CD88 Le plasmide double nickase (m) se compose d'une paire de plasmides appariés, conçus pour une édition hautement spécifique du locus C5ar1 dans les lignées cellulaires mouse. Chaque plasmide exprime une nickase Cas9 D10A et un sgRNA distinct ciblant des brins d'ADN opposés au sein de C5ar1. Lorsqu'elles sont dirigées vers des sites adjacents sur des brins d'ADN opposés, les deux nickases génèrent des cassures simple brin décalées qui, ensemble, produisent une cassure double brin décalée, nécessitant une activité coordonnée sur la cible de la part des deux guides. La cassure d'ADN qui en résulte est résolue par les voies de réparation cellulaires endogènes, le plus souvent par jonction non homologue (NHEJ), ce qui conduit à des insertions ou des délétions qui perturbent la fonction de C5ar1. En nécessitant l'engagement de deux ARNsg au locus cible, l'approche par double nick améliore la spécificité de l'édition et offre une stratégie CRISPR complémentaire pour les applications où un contrôle supplémentaire de la précision du ciblage est souhaité.

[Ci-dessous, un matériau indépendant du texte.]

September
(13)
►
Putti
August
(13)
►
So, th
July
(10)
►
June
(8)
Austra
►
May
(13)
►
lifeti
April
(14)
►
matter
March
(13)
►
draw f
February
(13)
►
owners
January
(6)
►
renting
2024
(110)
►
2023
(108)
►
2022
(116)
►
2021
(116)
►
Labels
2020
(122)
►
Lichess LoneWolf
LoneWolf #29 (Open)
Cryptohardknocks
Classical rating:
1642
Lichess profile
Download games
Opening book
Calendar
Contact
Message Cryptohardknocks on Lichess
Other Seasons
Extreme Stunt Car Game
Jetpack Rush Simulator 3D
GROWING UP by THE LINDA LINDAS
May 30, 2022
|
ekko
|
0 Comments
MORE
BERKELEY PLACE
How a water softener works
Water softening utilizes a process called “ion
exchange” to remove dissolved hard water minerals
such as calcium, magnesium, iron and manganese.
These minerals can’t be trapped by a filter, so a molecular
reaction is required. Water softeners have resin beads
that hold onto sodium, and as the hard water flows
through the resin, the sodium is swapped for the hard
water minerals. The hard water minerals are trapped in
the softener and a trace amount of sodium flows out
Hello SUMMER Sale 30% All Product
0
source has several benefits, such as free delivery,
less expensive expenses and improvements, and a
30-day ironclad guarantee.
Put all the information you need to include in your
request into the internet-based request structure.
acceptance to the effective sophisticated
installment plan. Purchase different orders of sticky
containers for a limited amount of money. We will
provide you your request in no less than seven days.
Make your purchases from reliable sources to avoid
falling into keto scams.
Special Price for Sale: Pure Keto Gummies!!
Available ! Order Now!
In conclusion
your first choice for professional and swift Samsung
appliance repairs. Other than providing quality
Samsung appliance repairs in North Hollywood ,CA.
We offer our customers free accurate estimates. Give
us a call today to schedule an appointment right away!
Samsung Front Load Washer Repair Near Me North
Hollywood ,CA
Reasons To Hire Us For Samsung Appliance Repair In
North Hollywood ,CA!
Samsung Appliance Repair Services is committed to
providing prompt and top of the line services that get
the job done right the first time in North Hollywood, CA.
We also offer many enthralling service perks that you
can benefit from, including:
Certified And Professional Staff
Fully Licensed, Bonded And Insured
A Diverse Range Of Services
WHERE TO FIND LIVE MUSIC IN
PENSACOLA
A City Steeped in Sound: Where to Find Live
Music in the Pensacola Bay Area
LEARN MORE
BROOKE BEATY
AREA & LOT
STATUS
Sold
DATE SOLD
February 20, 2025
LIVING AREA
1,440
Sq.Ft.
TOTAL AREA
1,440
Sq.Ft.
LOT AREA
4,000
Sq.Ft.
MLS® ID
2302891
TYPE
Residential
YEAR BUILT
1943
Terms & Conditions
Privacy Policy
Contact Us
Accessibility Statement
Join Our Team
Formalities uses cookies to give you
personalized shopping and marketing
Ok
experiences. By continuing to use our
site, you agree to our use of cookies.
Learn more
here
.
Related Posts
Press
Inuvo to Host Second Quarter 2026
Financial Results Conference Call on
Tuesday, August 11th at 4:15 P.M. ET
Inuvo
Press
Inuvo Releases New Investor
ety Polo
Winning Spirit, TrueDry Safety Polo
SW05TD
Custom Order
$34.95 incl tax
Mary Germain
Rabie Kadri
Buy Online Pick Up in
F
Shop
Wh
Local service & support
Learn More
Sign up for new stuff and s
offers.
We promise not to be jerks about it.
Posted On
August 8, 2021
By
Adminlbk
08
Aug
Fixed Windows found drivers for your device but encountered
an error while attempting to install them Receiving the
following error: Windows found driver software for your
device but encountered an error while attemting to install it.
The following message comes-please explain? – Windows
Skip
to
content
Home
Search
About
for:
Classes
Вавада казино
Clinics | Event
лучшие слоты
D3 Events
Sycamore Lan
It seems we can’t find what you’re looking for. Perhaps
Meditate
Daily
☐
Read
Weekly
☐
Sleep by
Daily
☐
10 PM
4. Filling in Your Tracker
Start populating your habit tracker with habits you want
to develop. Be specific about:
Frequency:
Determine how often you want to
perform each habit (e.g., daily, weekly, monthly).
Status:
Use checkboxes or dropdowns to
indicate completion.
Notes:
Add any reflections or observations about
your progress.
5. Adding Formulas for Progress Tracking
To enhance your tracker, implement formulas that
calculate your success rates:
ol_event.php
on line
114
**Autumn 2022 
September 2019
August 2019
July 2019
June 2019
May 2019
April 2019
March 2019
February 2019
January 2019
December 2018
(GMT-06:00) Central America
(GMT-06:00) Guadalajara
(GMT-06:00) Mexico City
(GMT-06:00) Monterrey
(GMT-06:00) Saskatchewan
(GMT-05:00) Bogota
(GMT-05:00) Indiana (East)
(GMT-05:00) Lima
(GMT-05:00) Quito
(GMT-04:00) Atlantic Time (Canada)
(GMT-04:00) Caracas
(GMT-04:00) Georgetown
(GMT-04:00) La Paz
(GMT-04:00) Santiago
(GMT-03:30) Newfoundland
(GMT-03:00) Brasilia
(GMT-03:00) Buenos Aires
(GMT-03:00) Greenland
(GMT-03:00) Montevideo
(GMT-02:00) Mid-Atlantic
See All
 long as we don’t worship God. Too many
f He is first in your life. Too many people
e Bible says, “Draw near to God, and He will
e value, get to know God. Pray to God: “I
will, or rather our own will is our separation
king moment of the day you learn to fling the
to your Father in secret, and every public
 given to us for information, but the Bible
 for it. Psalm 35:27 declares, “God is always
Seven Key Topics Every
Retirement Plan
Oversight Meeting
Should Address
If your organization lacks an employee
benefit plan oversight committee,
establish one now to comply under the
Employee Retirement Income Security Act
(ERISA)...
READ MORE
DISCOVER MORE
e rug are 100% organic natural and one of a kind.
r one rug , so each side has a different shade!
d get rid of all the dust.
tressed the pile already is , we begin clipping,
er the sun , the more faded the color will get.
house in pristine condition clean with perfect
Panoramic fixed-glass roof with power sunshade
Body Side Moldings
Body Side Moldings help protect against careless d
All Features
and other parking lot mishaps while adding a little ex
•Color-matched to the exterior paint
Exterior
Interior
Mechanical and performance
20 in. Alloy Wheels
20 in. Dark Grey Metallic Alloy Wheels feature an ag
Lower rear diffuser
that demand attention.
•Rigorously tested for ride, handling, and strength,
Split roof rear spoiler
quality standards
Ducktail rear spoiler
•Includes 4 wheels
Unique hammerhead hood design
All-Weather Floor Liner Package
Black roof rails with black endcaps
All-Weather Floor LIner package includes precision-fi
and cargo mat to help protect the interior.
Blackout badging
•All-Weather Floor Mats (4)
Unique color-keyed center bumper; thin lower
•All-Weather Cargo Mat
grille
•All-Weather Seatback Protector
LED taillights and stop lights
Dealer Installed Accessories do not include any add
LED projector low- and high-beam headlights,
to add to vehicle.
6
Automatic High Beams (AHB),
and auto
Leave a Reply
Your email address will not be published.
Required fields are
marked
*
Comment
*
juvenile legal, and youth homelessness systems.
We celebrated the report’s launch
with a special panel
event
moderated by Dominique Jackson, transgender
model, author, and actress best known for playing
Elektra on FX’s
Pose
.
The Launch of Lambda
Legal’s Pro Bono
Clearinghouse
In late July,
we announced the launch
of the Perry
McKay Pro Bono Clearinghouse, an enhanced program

Afin de faciliter l'identification efficace des cellules éditées, un plasmide code pour la GFP permettant la visualisation par fluorescence des populations transfectées, tandis que le plasmide compagnon porte un gène de résistance à la puromycine pour la sélection antibiotique. Ensemble, ces caractéristiques favorisent l'enrichissement efficace des populations co-transfectées et simplifient la validation des clones présentant une perturbation de C5ar1.
Réservé à la recherche. N'est pas destiné à un usage diagnostique ou thérapeutique.